[MATERIAL TO PROCESS]

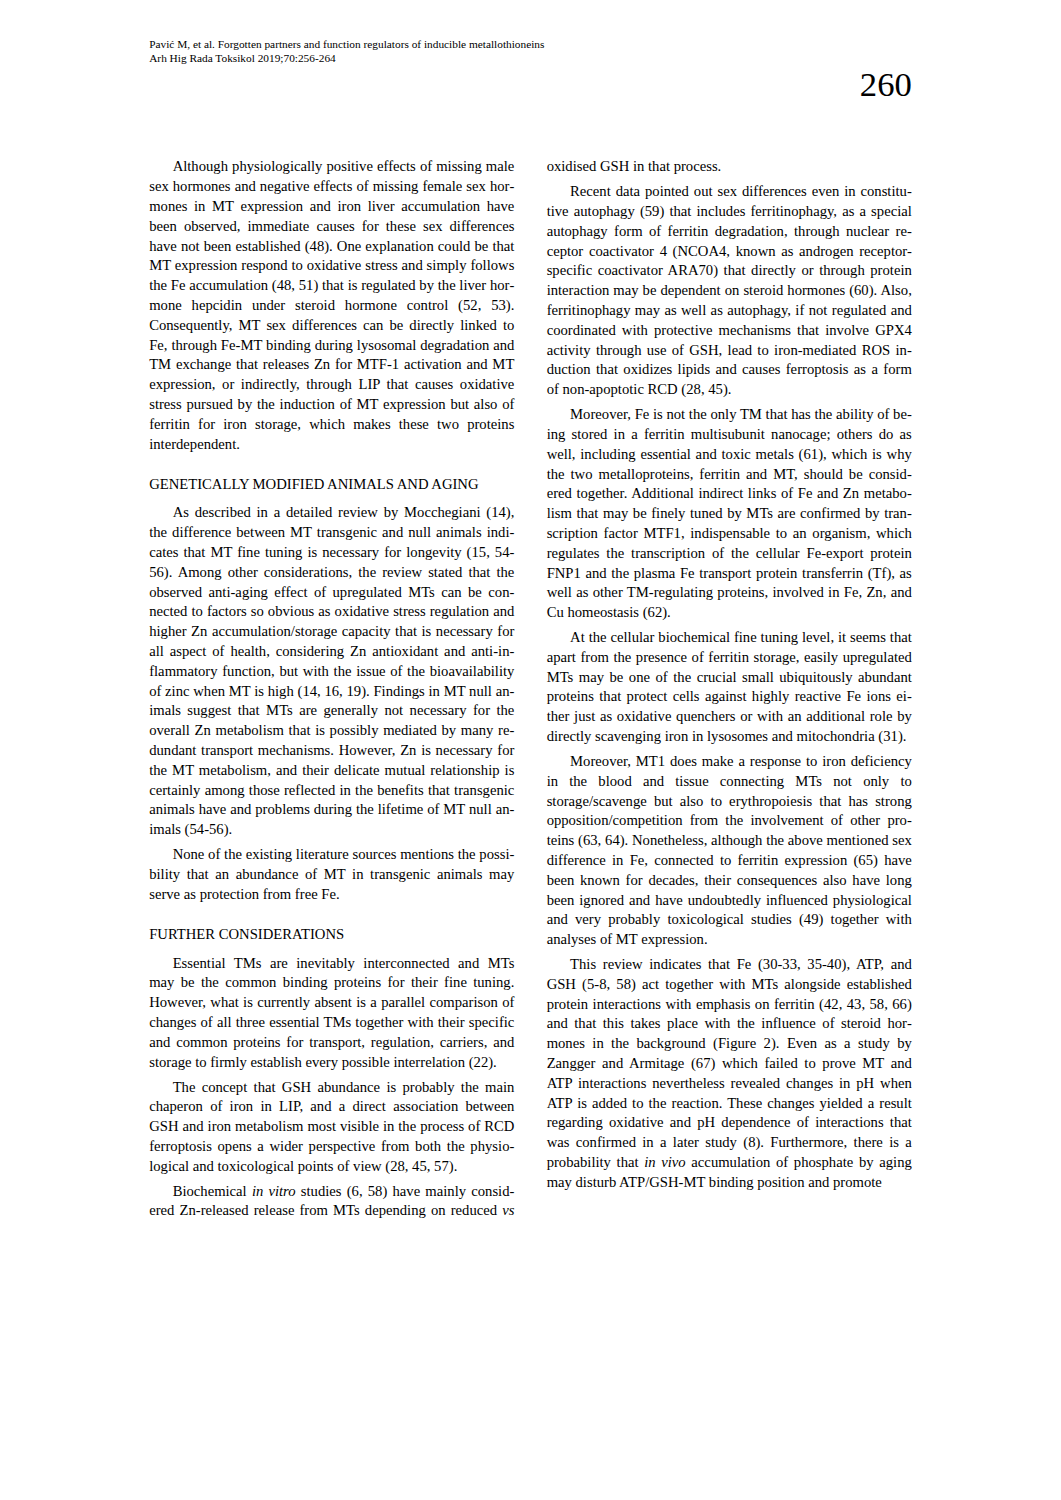Pavić M, et al. Forgotten partners and function regulators of inducible metallothioneins
Arh Hig Rada Toksikol 2019;70:256-264
260
Although physiologically positive effects of missing male sex hormones and negative effects of missing female sex hormones in MT expression and iron liver accumulation have been observed, immediate causes for these sex differences have not been established (48). One explanation could be that MT expression respond to oxidative stress and simply follows the Fe accumulation (48, 51) that is regulated by the liver hormone hepcidin under steroid hormone control (52, 53). Consequently, MT sex differences can be directly linked to Fe, through Fe-MT binding during lysosomal degradation and TM exchange that releases Zn for MTF-1 activation and MT expression, or indirectly, through LIP that causes oxidative stress pursued by the induction of MT expression but also of ferritin for iron storage, which makes these two proteins interdependent.
Genetically modified animals and aging
As described in a detailed review by Mocchegiani (14), the difference between MT transgenic and null animals indicates that MT fine tuning is necessary for longevity (15, 54-56). Among other considerations, the review stated that the observed anti-aging effect of upregulated MTs can be connected to factors so obvious as oxidative stress regulation and higher Zn accumulation/storage capacity that is necessary for all aspect of health, considering Zn antioxidant and anti-inflammatory function, but with the issue of the bioavailability of zinc when MT is high (14, 16, 19). Findings in MT null animals suggest that MTs are generally not necessary for the overall Zn metabolism that is possibly mediated by many redundant transport mechanisms. However, Zn is necessary for the MT metabolism, and their delicate mutual relationship is certainly among those reflected in the benefits that transgenic animals have and problems during the lifetime of MT null animals (54-56).
None of the existing literature sources mentions the possibility that an abundance of MT in transgenic animals may serve as protection from free Fe.
Further considerations
Essential TMs are inevitably interconnected and MTs may be the common binding proteins for their fine tuning. However, what is currently absent is a parallel comparison of changes of all three essential TMs together with their specific and common proteins for transport, regulation, carriers, and storage to firmly establish every possible interrelation (22).
The concept that GSH abundance is probably the main chaperon of iron in LIP, and a direct association between GSH and iron metabolism most visible in the process of RCD ferroptosis opens a wider perspective from both the physiological and toxicological points of view (28, 45, 57).
Biochemical in vitro studies (6, 58) have mainly considered Zn-released release from MTs depending on reduced vs oxidised GSH in that process.
Recent data pointed out sex differences even in constitutive autophagy (59) that includes ferritinophagy, as a special autophagy form of ferritin degradation, through nuclear receptor coactivator 4 (NCOA4, known as androgen receptor-specific coactivator ARA70) that directly or through protein interaction may be dependent on steroid hormones (60). Also, ferritinophagy may as well as autophagy, if not regulated and coordinated with protective mechanisms that involve GPX4 activity through use of GSH, lead to iron-mediated ROS induction that oxidizes lipids and causes ferroptosis as a form of non-apoptotic RCD (28, 45).
Moreover, Fe is not the only TM that has the ability of being stored in a ferritin multisubunit nanocage; others do as well, including essential and toxic metals (61), which is why the two metalloproteins, ferritin and MT, should be considered together. Additional indirect links of Fe and Zn metabolism that may be finely tuned by MTs are confirmed by transcription factor MTF1, indispensable to an organism, which regulates the transcription of the cellular Fe-export protein FNP1 and the plasma Fe transport protein transferrin (Tf), as well as other TM-regulating proteins, involved in Fe, Zn, and Cu homeostasis (62).
At the cellular biochemical fine tuning level, it seems that apart from the presence of ferritin storage, easily upregulated MTs may be one of the crucial small ubiquitously abundant proteins that protect cells against highly reactive Fe ions either just as oxidative quenchers or with an additional role by directly scavenging iron in lysosomes and mitochondria (31).
Moreover, MT1 does make a response to iron deficiency in the blood and tissue connecting MTs not only to storage/scavenge but also to erythropoiesis that has strong opposition/competition from the involvement of other proteins (63, 64). Nonetheless, although the above mentioned sex difference in Fe, connected to ferritin expression (65) have been known for decades, their consequences also have long been ignored and have undoubtedly influenced physiological and very probably toxicological studies (49) together with analyses of MT expression.
This review indicates that Fe (30-33, 35-40), ATP, and GSH (5-8, 58) act together with MTs alongside established protein interactions with emphasis on ferritin (42, 43, 58, 66) and that this takes place with the influence of steroid hormones in the background (Figure 2). Even as a study by Zangger and Armitage (67) which failed to prove MT and ATP interactions nevertheless revealed changes in pH when ATP is added to the reaction. These changes yielded a result regarding oxidative and pH dependence of interactions that was confirmed in a later study (8). Furthermore, there is a probability that in vivo accumulation of phosphate by aging may disturb ATP/GSH-MT binding position and promote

[PROBLEM STATEMENT] Produce the full material again verbatim, with the pictures dropped.

[ANSWER BOX]
Pavić M, et al. Forgotten partners and function regulators of inducible metallothioneins
Arh Hig Rada Toksikol 2019;70:256-264
260
Although physiologically positive effects of missing male sex hormones and negative effects of missing female sex hormones in MT expression and iron liver accumulation have been observed, immediate causes for these sex differences have not been established (48). One explanation could be that MT expression respond to oxidative stress and simply follows the Fe accumulation (48, 51) that is regulated by the liver hormone hepcidin under steroid hormone control (52, 53). Consequently, MT sex differences can be directly linked to Fe, through Fe-MT binding during lysosomal degradation and TM exchange that releases Zn for MTF-1 activation and MT expression, or indirectly, through LIP that causes oxidative stress pursued by the induction of MT expression but also of ferritin for iron storage, which makes these two proteins interdependent.
Genetically modified animals and aging
As described in a detailed review by Mocchegiani (14), the difference between MT transgenic and null animals indicates that MT fine tuning is necessary for longevity (15, 54-56). Among other considerations, the review stated that the observed anti-aging effect of upregulated MTs can be connected to factors so obvious as oxidative stress regulation and higher Zn accumulation/storage capacity that is necessary for all aspect of health, considering Zn antioxidant and anti-inflammatory function, but with the issue of the bioavailability of zinc when MT is high (14, 16, 19). Findings in MT null animals suggest that MTs are generally not necessary for the overall Zn metabolism that is possibly mediated by many redundant transport mechanisms. However, Zn is necessary for the MT metabolism, and their delicate mutual relationship is certainly among those reflected in the benefits that transgenic animals have and problems during the lifetime of MT null animals (54-56).
None of the existing literature sources mentions the possibility that an abundance of MT in transgenic animals may serve as protection from free Fe.
Further considerations
Essential TMs are inevitably interconnected and MTs may be the common binding proteins for their fine tuning. However, what is currently absent is a parallel comparison of changes of all three essential TMs together with their specific and common proteins for transport, regulation, carriers, and storage to firmly establish every possible interrelation (22).
The concept that GSH abundance is probably the main chaperon of iron in LIP, and a direct association between GSH and iron metabolism most visible in the process of RCD ferroptosis opens a wider perspective from both the physiological and toxicological points of view (28, 45, 57).
Biochemical in vitro studies (6, 58) have mainly considered Zn-released release from MTs depending on reduced vs oxidised GSH in that process.
Recent data pointed out sex differences even in constitutive autophagy (59) that includes ferritinophagy, as a special autophagy form of ferritin degradation, through nuclear receptor coactivator 4 (NCOA4, known as androgen receptor-specific coactivator ARA70) that directly or through protein interaction may be dependent on steroid hormones (60). Also, ferritinophagy may as well as autophagy, if not regulated and coordinated with protective mechanisms that involve GPX4 activity through use of GSH, lead to iron-mediated ROS induction that oxidizes lipids and causes ferroptosis as a form of non-apoptotic RCD (28, 45).
Moreover, Fe is not the only TM that has the ability of being stored in a ferritin multisubunit nanocage; others do as well, including essential and toxic metals (61), which is why the two metalloproteins, ferritin and MT, should be considered together. Additional indirect links of Fe and Zn metabolism that may be finely tuned by MTs are confirmed by transcription factor MTF1, indispensable to an organism, which regulates the transcription of the cellular Fe-export protein FNP1 and the plasma Fe transport protein transferrin (Tf), as well as other TM-regulating proteins, involved in Fe, Zn, and Cu homeostasis (62).
At the cellular biochemical fine tuning level, it seems that apart from the presence of ferritin storage, easily upregulated MTs may be one of the crucial small ubiquitously abundant proteins that protect cells against highly reactive Fe ions either just as oxidative quenchers or with an additional role by directly scavenging iron in lysosomes and mitochondria (31).
Moreover, MT1 does make a response to iron deficiency in the blood and tissue connecting MTs not only to storage/scavenge but also to erythropoiesis that has strong opposition/competition from the involvement of other proteins (63, 64). Nonetheless, although the above mentioned sex difference in Fe, connected to ferritin expression (65) have been known for decades, their consequences also have long been ignored and have undoubtedly influenced physiological and very probably toxicological studies (49) together with analyses of MT expression.
This review indicates that Fe (30-33, 35-40), ATP, and GSH (5-8, 58) act together with MTs alongside established protein interactions with emphasis on ferritin (42, 43, 58, 66) and that this takes place with the influence of steroid hormones in the background (Figure 2). Even as a study by Zangger and Armitage (67) which failed to prove MT and ATP interactions nevertheless revealed changes in pH when ATP is added to the reaction. These changes yielded a result regarding oxidative and pH dependence of interactions that was confirmed in a later study (8). Furthermore, there is a probability that in vivo accumulation of phosphate by aging may disturb ATP/GSH-MT binding position and promote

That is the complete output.